Retrieving binary-annotated records from a mixed dataset

I made the mistake of saving my new ner.teach annotations into a dataset that had all of the original un-annotated examples (but answer = accept). If I use this dataset for training, will ner.batch-train use only the annotated records, or will it assume the unannotated records have no entities ?

Assuming the latter problem, I would like to pull out only the trained records from that dataset's JSONL and put them in a new JSONL and dataset for training.

On inspection, I believe the unseen records look like this:

{"text":"If YES, continue to question 9. If NO, skip to question 13. YES NO Appears on","_input_hash":-1734817824,"_task_hash":484192225,"answer":"accept"}

while the binary-annotated records seem to be all at the end of the JSONL file and look more like this:

{"text":"$ % $ $ % $ TRAVEL $ $ OTHER DIRECT COSTS (ODC) $ $ General and Administrative (G&A) ","_input_hash":149251391,"_task_hash":504422277,"tokens":[{"text":"$","start":0,"end":1,"id":0},{"text":" ","start":2,"end":3,"id":1},{"text":"%","start":3,"end":4,"id":2},{"text":" ","start":5,"end":6,"id":3},{"text":"$","start":6,"end":7,"id":4},{"text":" ","start":8,"end":9,"id":5},{"text":"$","start":9,"end":10,"id":6},{"text":" ","start":11,"end":12,"id":7},{"text":"%","start":12,"end":13,"id":8},{"text":" ","start":14,"end":16,"id":9},{"text":"$","start":16,"end":17,"id":10},{"text":" ","start":18,"end":19,"id":11},{"text":"TRAVEL","start":19,"end":25,"id":12},{"text":" ","start":26,"end":27,"id":13},{"text":"$","start":27,"end":28,"id":14},{"text":" ","start":29,"end":30,"id":15},{"text":"$","start":30,"end":31,"id":16},{"text":" ","start":32,"end":34,"id":17},{"text":"OTHER","start":34,"end":39,"id":18},{"text":"DIRECT","start":40,"end":46,"id":19},{"text":"COSTS","start":47,"end":52,"id":20},{"text":"(","start":53,"end":54,"id":21},{"text":"ODC","start":54,"end":57,"id":22},{"text":")","start":57,"end":58,"id":23},{"text":" ","start":59,"end":61,"id":24},{"text":"$","start":61,"end":62,"id":25},{"text":" ","start":63,"end":64,"id":26},{"text":"$","start":64,"end":65,"id":27},{"text":" ","start":66,"end":67,"id":28},{"text":"General","start":67,"end":74,"id":29},{"text":"and","start":75,"end":78,"id":30},{"text":"Administrative","start":79,"end":93,"id":31},{"text":"(","start":94,"end":95,"id":32},{"text":"G&A","start":95,"end":98,"id":33},{"text":")","start":98,"end":99,"id":34},{"text":" ","start":100,"end":101,"id":35}],"spans":[{"start":95,"end":98,"text":"G&A","rank":0,"label":"PERSON","score":0.5181355889,"source":"en_core_web_lg","input_hash":149251391}],"meta":{"score":0.5181355889},"_session_id":null,"_view_id":"ner","answer":"reject"}

Is there a sure-fire way to extract all the right ones (e.g., "if 'meta' in j.keys(): ..." ) ? I didn't see any detailed description of the JSONL format in the documentation.

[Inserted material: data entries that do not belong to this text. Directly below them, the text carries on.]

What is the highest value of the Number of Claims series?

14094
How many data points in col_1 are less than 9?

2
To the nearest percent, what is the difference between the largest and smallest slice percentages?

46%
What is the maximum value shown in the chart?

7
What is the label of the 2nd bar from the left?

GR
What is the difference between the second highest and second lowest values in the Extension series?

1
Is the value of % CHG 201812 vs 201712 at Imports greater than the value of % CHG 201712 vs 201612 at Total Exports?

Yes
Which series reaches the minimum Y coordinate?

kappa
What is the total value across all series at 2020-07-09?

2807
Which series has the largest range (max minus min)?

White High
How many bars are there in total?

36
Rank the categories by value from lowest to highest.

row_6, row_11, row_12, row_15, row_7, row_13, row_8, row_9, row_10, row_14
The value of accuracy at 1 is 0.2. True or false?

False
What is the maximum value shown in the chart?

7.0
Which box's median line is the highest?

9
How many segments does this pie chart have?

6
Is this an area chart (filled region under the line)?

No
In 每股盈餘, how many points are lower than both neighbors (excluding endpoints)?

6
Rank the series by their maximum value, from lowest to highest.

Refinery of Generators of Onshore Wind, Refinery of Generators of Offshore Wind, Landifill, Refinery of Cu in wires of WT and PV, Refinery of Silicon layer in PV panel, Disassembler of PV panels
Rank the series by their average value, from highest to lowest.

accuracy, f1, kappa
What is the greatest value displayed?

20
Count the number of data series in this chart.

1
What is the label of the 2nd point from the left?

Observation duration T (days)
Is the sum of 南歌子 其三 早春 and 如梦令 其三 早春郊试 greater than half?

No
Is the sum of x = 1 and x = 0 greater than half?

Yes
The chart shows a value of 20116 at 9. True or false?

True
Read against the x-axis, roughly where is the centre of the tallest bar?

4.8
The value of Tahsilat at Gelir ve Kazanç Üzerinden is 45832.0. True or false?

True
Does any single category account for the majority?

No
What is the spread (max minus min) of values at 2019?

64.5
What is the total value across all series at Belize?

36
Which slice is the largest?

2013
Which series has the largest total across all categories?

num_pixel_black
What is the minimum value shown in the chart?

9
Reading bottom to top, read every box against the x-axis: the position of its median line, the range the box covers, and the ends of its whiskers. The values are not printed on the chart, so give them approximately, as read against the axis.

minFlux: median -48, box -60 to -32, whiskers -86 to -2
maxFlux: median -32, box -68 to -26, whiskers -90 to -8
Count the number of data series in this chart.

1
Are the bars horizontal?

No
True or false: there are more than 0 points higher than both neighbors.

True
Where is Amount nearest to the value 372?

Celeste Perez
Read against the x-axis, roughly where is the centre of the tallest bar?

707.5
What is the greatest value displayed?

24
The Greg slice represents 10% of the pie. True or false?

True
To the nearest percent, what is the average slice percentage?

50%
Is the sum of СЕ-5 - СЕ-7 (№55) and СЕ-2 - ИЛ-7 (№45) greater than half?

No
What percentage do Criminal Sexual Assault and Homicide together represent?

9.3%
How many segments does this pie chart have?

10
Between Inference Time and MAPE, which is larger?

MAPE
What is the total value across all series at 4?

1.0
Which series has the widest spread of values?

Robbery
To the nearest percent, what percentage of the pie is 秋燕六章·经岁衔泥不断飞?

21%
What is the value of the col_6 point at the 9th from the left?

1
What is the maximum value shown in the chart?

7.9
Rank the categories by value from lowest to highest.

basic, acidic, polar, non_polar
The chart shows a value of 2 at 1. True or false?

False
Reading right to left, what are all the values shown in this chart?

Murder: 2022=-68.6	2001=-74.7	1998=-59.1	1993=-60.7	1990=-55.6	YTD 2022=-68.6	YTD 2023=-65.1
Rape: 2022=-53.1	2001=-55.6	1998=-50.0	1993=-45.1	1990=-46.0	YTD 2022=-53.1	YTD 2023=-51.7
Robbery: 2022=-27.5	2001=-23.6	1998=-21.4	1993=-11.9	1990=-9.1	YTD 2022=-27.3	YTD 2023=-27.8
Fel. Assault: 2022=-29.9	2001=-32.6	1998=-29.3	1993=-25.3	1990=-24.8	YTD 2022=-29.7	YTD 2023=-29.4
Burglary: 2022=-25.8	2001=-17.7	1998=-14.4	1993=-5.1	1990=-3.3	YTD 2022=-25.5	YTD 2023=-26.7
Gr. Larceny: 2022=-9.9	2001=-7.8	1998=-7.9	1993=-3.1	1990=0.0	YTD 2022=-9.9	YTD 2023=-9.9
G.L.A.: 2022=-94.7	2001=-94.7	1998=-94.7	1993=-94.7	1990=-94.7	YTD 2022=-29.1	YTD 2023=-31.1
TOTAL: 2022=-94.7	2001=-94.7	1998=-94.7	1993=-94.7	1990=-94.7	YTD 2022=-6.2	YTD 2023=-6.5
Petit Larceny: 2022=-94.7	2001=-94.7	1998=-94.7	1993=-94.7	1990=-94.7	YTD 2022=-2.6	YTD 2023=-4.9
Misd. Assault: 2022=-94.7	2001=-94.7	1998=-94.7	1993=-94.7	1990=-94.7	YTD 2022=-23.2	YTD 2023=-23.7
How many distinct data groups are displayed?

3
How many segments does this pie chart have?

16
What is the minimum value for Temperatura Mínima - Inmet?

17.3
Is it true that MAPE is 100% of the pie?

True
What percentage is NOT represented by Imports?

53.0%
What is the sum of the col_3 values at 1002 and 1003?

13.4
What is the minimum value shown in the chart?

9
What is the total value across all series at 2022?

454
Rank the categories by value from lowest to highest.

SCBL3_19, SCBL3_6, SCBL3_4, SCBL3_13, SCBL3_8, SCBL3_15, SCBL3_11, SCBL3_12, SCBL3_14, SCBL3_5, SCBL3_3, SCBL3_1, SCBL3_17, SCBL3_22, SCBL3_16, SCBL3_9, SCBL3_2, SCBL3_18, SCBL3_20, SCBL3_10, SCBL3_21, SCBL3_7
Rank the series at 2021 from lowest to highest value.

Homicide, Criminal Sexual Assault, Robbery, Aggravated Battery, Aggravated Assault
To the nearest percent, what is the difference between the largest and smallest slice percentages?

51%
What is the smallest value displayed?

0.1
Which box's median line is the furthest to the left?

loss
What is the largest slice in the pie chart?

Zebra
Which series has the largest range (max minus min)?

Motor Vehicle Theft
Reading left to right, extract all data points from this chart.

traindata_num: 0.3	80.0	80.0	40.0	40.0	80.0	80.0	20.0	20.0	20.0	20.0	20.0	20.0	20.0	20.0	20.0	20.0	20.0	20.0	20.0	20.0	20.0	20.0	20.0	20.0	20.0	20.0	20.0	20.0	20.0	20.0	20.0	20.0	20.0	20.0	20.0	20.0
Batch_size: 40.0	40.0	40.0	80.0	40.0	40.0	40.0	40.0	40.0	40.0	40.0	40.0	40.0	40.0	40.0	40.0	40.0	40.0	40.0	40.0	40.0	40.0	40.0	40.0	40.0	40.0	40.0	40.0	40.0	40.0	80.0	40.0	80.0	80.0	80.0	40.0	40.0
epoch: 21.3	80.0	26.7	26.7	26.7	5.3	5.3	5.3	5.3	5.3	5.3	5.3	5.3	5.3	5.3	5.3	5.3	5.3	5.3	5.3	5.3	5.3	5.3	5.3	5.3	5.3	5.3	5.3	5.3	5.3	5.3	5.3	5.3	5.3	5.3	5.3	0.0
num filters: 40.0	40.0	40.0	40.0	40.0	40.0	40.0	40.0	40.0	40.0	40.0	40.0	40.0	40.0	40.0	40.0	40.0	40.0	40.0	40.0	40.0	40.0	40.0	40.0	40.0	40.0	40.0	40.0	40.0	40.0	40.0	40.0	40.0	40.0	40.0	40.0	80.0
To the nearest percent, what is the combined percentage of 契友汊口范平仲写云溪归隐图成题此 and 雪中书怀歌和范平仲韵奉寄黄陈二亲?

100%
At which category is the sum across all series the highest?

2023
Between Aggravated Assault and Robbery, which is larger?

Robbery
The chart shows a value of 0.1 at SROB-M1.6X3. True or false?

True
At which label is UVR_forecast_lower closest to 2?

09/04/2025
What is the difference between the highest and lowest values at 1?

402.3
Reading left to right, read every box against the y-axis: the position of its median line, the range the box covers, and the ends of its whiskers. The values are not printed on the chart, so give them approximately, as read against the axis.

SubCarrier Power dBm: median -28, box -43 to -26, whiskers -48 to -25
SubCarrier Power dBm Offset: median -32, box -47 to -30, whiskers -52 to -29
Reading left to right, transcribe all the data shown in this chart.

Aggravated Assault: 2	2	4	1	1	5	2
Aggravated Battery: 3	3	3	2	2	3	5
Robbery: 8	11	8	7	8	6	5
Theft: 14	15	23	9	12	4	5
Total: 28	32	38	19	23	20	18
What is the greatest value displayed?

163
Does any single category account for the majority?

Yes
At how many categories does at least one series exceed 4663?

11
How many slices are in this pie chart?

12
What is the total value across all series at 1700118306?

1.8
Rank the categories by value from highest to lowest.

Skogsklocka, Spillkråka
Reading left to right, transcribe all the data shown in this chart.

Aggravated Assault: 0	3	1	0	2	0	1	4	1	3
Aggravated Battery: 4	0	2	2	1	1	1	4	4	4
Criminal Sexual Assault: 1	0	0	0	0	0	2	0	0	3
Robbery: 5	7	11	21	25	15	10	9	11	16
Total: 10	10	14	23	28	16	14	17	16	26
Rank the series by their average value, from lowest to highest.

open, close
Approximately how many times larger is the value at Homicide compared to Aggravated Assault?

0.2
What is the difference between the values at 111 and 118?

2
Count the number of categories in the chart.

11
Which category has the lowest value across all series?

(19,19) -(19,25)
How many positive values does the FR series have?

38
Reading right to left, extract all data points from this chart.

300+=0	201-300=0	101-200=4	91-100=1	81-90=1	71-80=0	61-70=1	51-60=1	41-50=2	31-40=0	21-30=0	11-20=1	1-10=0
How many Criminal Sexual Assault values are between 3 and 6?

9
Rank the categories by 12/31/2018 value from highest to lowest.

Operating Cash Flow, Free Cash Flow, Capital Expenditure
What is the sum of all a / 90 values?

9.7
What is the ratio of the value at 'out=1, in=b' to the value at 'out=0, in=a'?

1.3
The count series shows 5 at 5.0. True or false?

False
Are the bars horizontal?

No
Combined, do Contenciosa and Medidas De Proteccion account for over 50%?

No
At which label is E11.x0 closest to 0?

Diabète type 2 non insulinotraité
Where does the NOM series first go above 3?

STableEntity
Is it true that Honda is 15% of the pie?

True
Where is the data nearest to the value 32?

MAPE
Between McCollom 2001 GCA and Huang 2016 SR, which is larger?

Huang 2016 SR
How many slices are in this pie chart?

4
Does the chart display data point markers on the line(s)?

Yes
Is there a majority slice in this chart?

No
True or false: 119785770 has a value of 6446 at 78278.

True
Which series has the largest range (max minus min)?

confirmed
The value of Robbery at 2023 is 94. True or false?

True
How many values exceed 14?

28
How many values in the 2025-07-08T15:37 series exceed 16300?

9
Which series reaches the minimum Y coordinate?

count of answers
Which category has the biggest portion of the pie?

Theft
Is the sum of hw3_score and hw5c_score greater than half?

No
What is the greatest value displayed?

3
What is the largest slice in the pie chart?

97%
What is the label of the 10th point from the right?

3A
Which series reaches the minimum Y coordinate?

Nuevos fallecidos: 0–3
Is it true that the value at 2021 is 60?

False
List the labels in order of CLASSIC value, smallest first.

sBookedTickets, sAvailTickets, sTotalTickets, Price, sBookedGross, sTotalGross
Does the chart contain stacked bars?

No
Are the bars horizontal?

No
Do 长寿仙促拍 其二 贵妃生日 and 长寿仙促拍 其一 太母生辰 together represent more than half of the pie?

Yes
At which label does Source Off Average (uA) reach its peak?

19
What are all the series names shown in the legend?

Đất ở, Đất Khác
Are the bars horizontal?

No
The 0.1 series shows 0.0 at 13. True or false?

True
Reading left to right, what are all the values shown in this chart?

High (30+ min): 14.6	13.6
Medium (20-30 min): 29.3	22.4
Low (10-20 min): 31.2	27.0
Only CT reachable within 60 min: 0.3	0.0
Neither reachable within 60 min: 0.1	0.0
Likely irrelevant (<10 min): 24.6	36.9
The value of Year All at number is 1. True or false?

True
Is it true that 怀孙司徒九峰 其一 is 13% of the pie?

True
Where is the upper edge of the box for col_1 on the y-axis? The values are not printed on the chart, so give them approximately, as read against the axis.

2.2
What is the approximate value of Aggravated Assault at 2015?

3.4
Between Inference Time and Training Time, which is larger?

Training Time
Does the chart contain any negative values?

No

I'd hate to lose the annotations. Thanks in advance!

Filtering for the meta field returned the lines I needed, and I was able to train off only those records after creating a new dataset.

1 Like

Glad you found a solution! Annotations created with Prodigy v1.8.0 and above should also store a "_view_id" field on each task containing the ID of the annotation interface used to create it. So this could be an alternative solution – filter out the examples that have "_view_id": "ner" and were added via the app.